B.G.T.,
tinha uma vida pacata e "normal", "normal" para os padrões
de quem é jovem, negro e mora na periferia de São Paulo e tem que conviver
diariamente com os desmandos do estado. Todos os dias acordava de madrugada
para trabalhar como ajudante de carga e descarga juntamente com seu pai, que
era motorista de caminhão, no maior centro de distribuição de alimentos do
Brasil, Ceagesp - Ceasa.
Tal
qual ocorre com inúmeros jovens brasileiros, um dia dois Policiais foram até
sua residência e o obrigaram a acompanhá-los até a delegacia sob a alegação de
que era suspeito de cometer um crime de roubo em um grande supermercado
localizado em uma cidade na região da grande São Paulo.
Sem
entender muito bem o que estava acontecendo, mas convicto de que não havia
feito nada de errado, chamou sua mãe e ambos acompanharam os policiais até a
delegacia, onde B.G.T. passou por um reconhecimento pessoal e para sua surpresa
foi reconhecido como sendo um dos indivíduos que estava com outros criminosos
no famigerado roubo ao Supermercado X.
Pior,
havia sido reconhecido como sendo aquele que dera um tiro de espingarda calibre
12 nas costas de um dos funcionários do supermercado, que felizmente sobreviveu
e pode ver quem lhe ferira, e ali, naquela delegacia de polícia, firmou e
assinou o reconhecimento pessoal positivo reconhecendo B.G.T. como sendo um dos
roubadores.
Na
oportunidade B.G.T. foi liberado pelo Delegado de Polícia, vez que não havia
motivo flagrancial para sua prisão, mas na mesma semana, de posse de uma ordem
de prisão preventiva assinado por uma respeitável magistrada daquela Comarca,
os Policiais voltaram à sua residência e o levaram preso, sem dó, nem piedade,
tudo nos termos da lei.
B.G.T.
foi denunciado como incurso, por duas vezes, nas sanções do artigo 157, §2º,
incisos I, II e V, c.c artigos 29 e 70, todos do Código Penal, por duas vezes,
porque, segunda a denúncia, no dia 18 de fevereiro de 2012, por volta das 8h,
na estrada de tal, agindo em concurso de agentes e caracterizados pela unidade
de desígnios e identidade de propósitos, conjuntamente com R.S.S. e o
adolescente infrator I.O.A. e mais um indivíduo não identificado, voltados ao
objetivo comum, subtraíram mediante grave ameaça e violência exercida com
emprego de armas de fogo contra M.A.A. e T.M.S., bem como emprego de violência
contra P.L.B., com um tiro de arma calibre 12, da qual resultou lesão corporal,
levaram, inclusive, um telefone celular pertencente a P.L.B., mantendo todos em
seu poder, restringindo suas liberdades.
O
sempre respeitável representante do Ministério Público juntou integralmente o
inquérito policial como sendo a prova absoluta dos acontecimentos.

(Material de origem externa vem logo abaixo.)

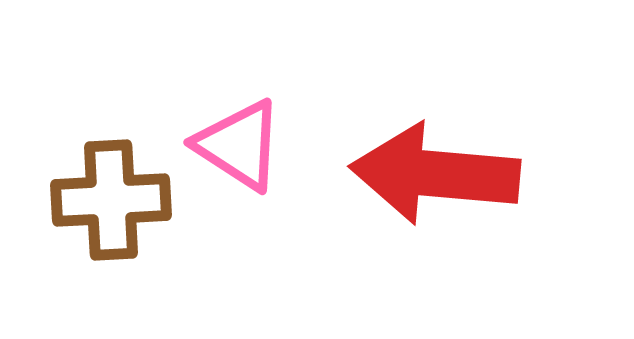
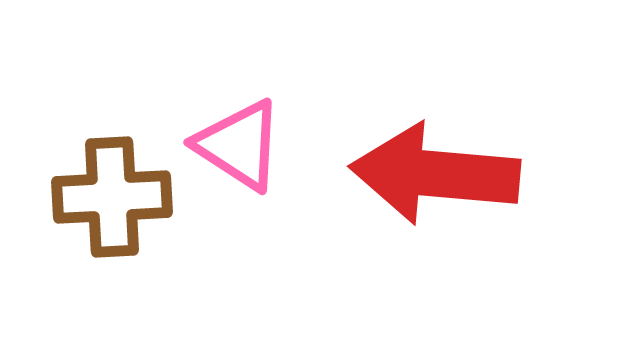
brown cross: moved 1 px right, 3 px up
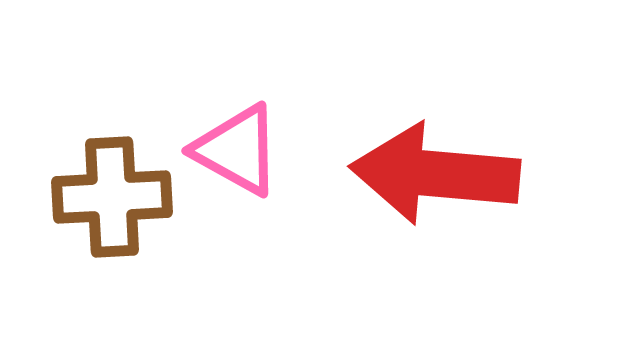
pink triangle: moved 2 px left, 5 px down; rotated 4 degrees counterclockwise
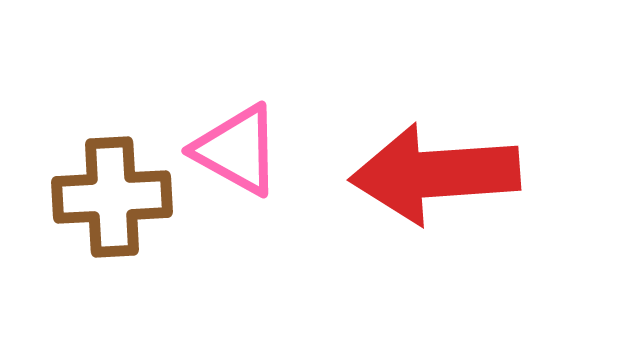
red arrow: rotated 9 degrees counterclockwise
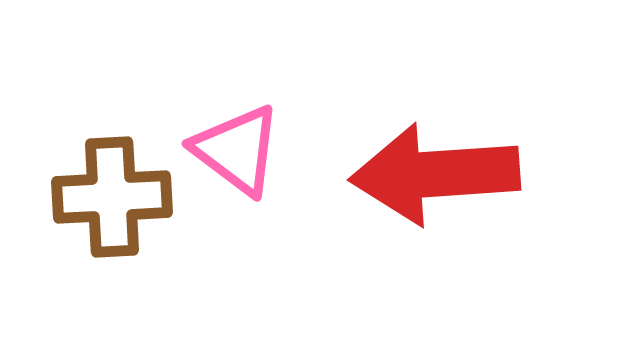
pink triangle: rotated 8 degrees clockwise
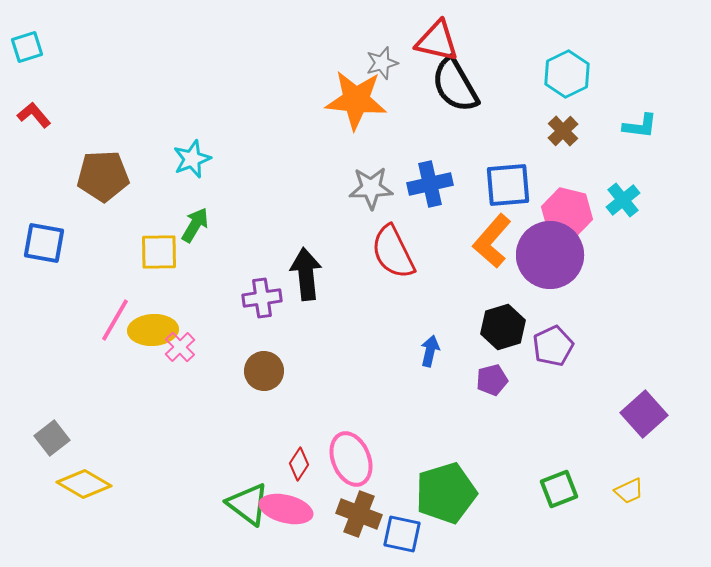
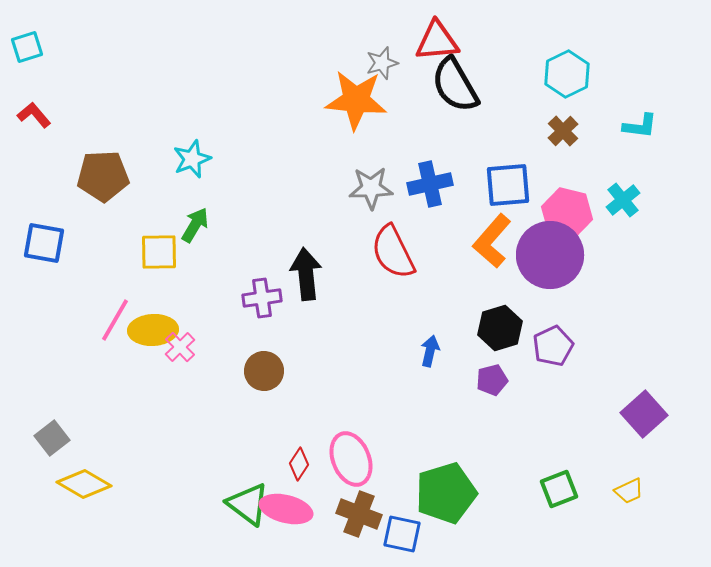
red triangle at (437, 41): rotated 18 degrees counterclockwise
black hexagon at (503, 327): moved 3 px left, 1 px down
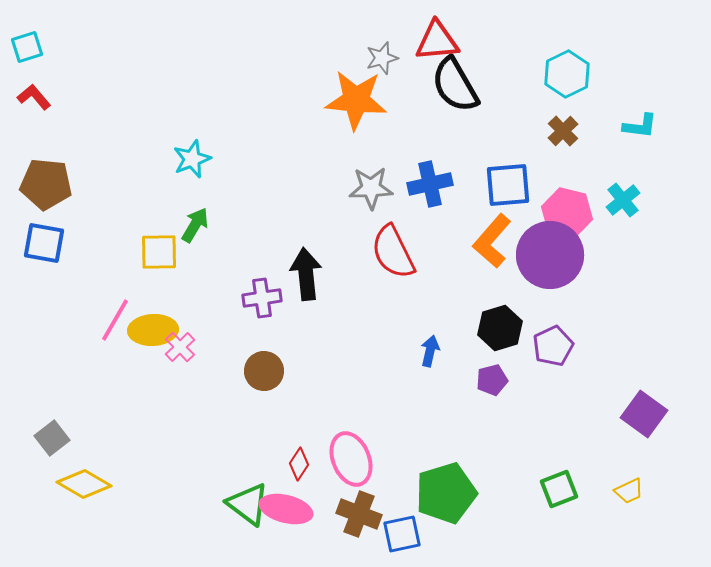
gray star at (382, 63): moved 5 px up
red L-shape at (34, 115): moved 18 px up
brown pentagon at (103, 176): moved 57 px left, 8 px down; rotated 9 degrees clockwise
purple square at (644, 414): rotated 12 degrees counterclockwise
blue square at (402, 534): rotated 24 degrees counterclockwise
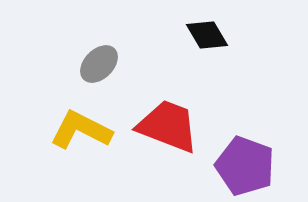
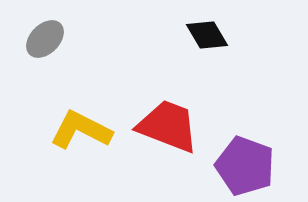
gray ellipse: moved 54 px left, 25 px up
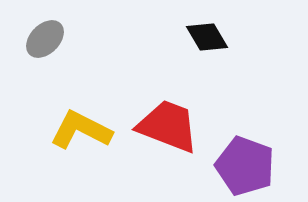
black diamond: moved 2 px down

Recebida a
denúncia a família de B.G.T. buscou auxílio deste advogado, que logrou
diligenciar e estudar minuciosamente o Processo Crime ali instaurado. Em
conversa reservada com B.G.T. este negou veementemente sua participação no
crime. Disse que não entendia as razões pelas quais seu nome havia sido
mencionado, tampouco fazia ideia de qual era o tal supermercado.
Para
piorar a situação de B.G.T., nos autos havia sido homologado um acordo de
delação premiada entre Ministério Público estadual e R.S.S., que confirmou a
participação de B.G.T., e garantiu que este era o indivíduo que tinha dado o
tiro no funcionário do supermercado.
Voltei
na unidade prisional e expus o acordo de delação premiada existente nos autos.
Expliquei, inclusive, que a fase de instrução e julgamento no processo de
R.S.S. já tinha terminado e culminado em uma sentença condenatória, cujo teor
dava-lhe uma condenação de pouco mais de 9 anos no regime fechado, mas que em
detrimento da delação premiada este havia recebido uma sentença condenatória
definitiva de 6 anos, 9 meses e 20 dias e que teríamos uma certa dificuldade em
convencer a juíza de seu caso que eras inocente.
B.G.T.
continuava afirmando que não havia cometido crime algum e que no dia dos
acontecimentos estava trabalhando. Confesso que por um instante duvidei de
B.G.T., mas como não me cabia acusar ou julgar, me fortaleci no espírito da
advocacia e acreditei em cada palavra dita. Colocamos a equipe para trabalhar e
diligenciamos no Ceasa para conversar com algumas pessoas para tentar encontrar
alguém que tivesse eventualmente visto B.G.T. trabalhando no dia dos fatos.
O
Ceasa é realmente muito grande e não encontramos ninguém a tempo para indicar
no rol de testemunhas, mas, mesmo com a audiência marcada, continuamos
procurando com as informações que B.G.T. nos passava. Enquanto B.G.T. estava
preso, sem poder ajudar seu pai, que trabalhava como motorista de caminhão no
Ceasa, seu irmão, com apenas 17 anos de idade, o substituiu nos trabalhos, e
todos os dias, na madrugada fria de São Paulo, estava nas estradas ajudando seu
pai, no labor e no sustento da família.
No
entanto, o mundo não para quando o filho chora e a mãe não vê. Muitas vezes o
advogado criminalista, mesmo sofrendo todos os preconceitos sociais, é o único
alicerce e pilar de esperança de toda uma família. E neste caso, não fomos
apenas o alicerce, mas também o porta voz de uma triste notícia. Fui ao
presídio informar B.G.T. que na madrugada anterior seu pai havia sofrido um
grave acidente de caminhão em um determinado trecho do Rodoanel (SP) e estava
em coma na UTI de um hospital público da região.
B.G.T.
entrou em desespero, pânico, indignado por estar preso e nada poder fazer. Aos
berros gritava que era inocente e que não merecia tanto sofrimento. Que não
acreditava que seu pai, agora em coma, corria o risco de não ver sua neta
crescer, o filho recém-nascido de seu irmão que o substituíra no trabalho.
Engoli
a seco aquela mistura de ódio, aquele sofrimento e revolta. Me questionava
incansavelmente como uma tragédia como essa poderia ser encarada pelo estado.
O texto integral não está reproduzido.